[Saved entries]
● ● ● ● ●
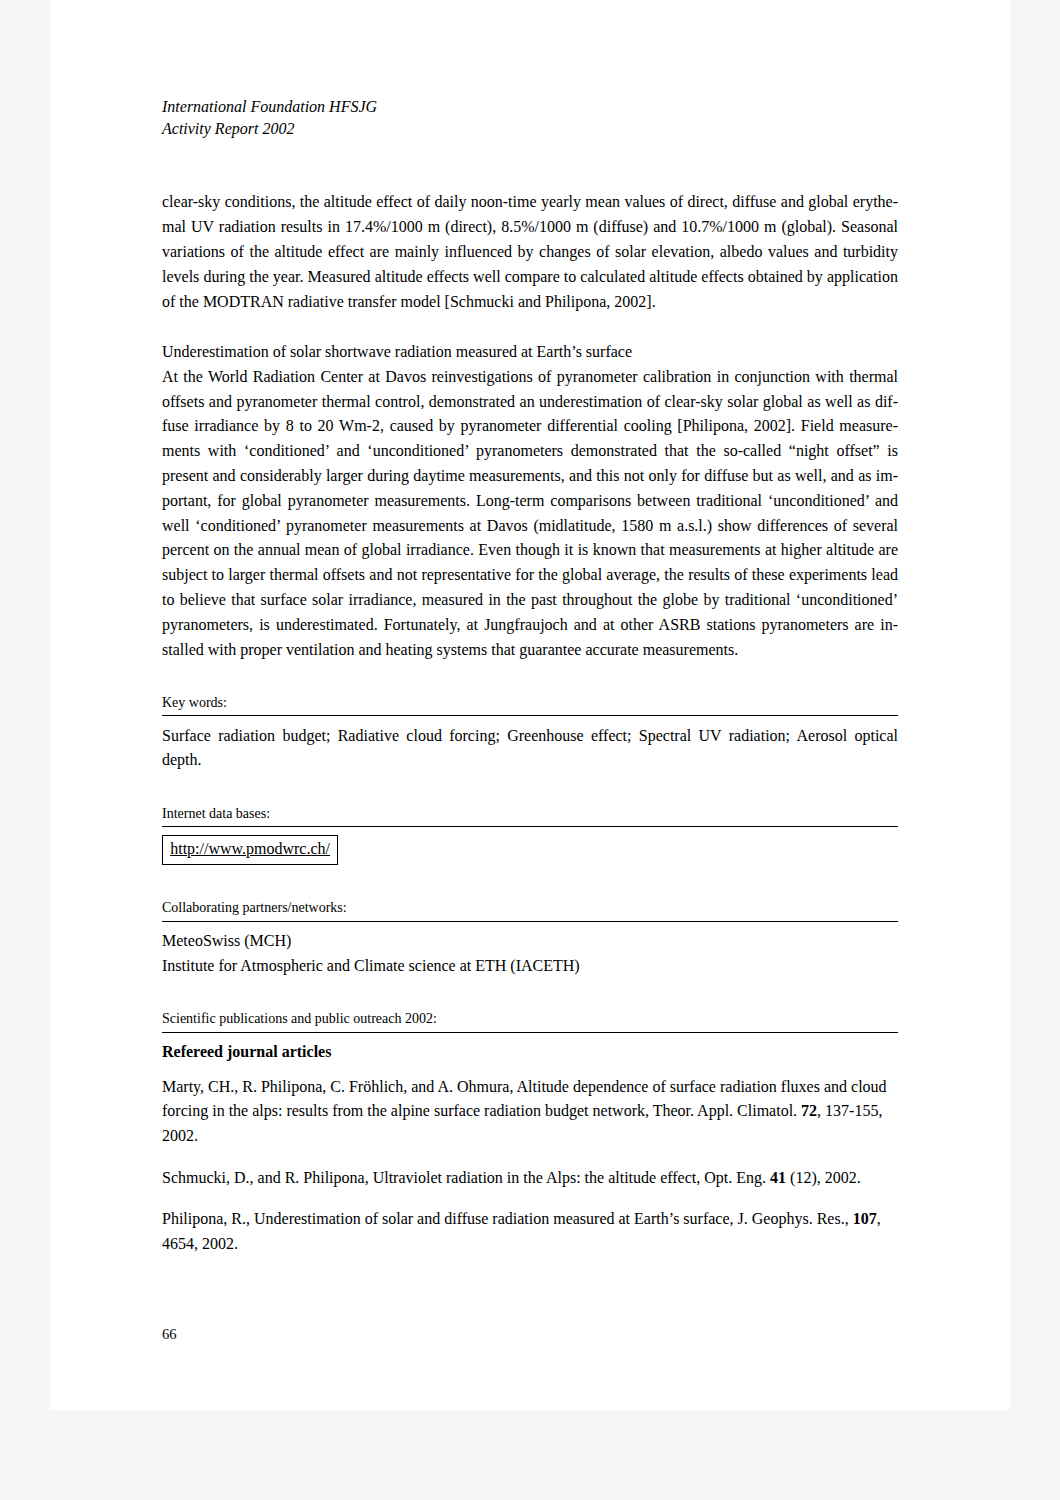International Foundation HFSJG
Activity Report 2002
clear-sky conditions, the altitude effect of daily noon-time yearly mean values of direct, diffuse and global erythemal UV radiation results in 17.4%/1000 m (direct), 8.5%/1000 m (diffuse) and 10.7%/1000 m (global). Seasonal variations of the altitude effect are mainly influenced by changes of solar elevation, albedo values and turbidity levels during the year. Measured altitude effects well compare to calculated altitude effects obtained by application of the MODTRAN radiative transfer model [Schmucki and Philipona, 2002].
Underestimation of solar shortwave radiation measured at Earth’s surface
At the World Radiation Center at Davos reinvestigations of pyranometer calibration in conjunction with thermal offsets and pyranometer thermal control, demonstrated an underestimation of clear-sky solar global as well as diffuse irradiance by 8 to 20 Wm-2, caused by pyranometer differential cooling [Philipona, 2002]. Field measurements with ‘conditioned’ and ‘unconditioned’ pyranometers demonstrated that the so-called “night offset” is present and considerably larger during daytime measurements, and this not only for diffuse but as well, and as important, for global pyranometer measurements. Long-term comparisons between traditional ‘unconditioned’ and well ‘conditioned’ pyranometer measurements at Davos (midlatitude, 1580 m a.s.l.) show differences of several percent on the annual mean of global irradiance. Even though it is known that measurements at higher altitude are subject to larger thermal offsets and not representative for the global average, the results of these experiments lead to believe that surface solar irradiance, measured in the past throughout the globe by traditional ‘unconditioned’ pyranometers, is underestimated. Fortunately, at Jungfraujoch and at other ASRB stations pyranometers are installed with proper ventilation and heating systems that guarantee accurate measurements.
Key words:
Surface radiation budget; Radiative cloud forcing; Greenhouse effect; Spectral UV radiation; Aerosol optical depth.
Internet data bases:
http://www.pmodwrc.ch/
Collaborating partners/networks:
MeteoSwiss (MCH)
Institute for Atmospheric and Climate science at ETH (IACETH)
Scientific publications and public outreach 2002:
Refereed journal articles
Marty, CH., R. Philipona, C. Fröhlich, and A. Ohmura, Altitude dependence of surface radiation fluxes and cloud forcing in the alps: results from the alpine surface radiation budget network, Theor. Appl. Climatol. 72, 137-155, 2002.
Schmucki, D., and R. Philipona, Ultraviolet radiation in the Alps: the altitude effect, Opt. Eng. 41 (12), 2002.
Philipona, R., Underestimation of solar and diffuse radiation measured at Earth’s surface, J. Geophys. Res., 107, 4654, 2002.
66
● ● ● ● ●
Please find each line in the records above that holds the word "budget", and copy it.

Surface radiation budget; Radiative cloud forcing; Greenhouse effect; Spectral UV radiation; Aerosol optical depth.
Marty, CH., R. Philipona, C. Fröhlich, and A. Ohmura, Altitude dependence of surface radiation fluxes and cloud forcing in the alps: results from the alpine surface radiation budget network, Theor. Appl. Climatol. 72, 137-155, 2002.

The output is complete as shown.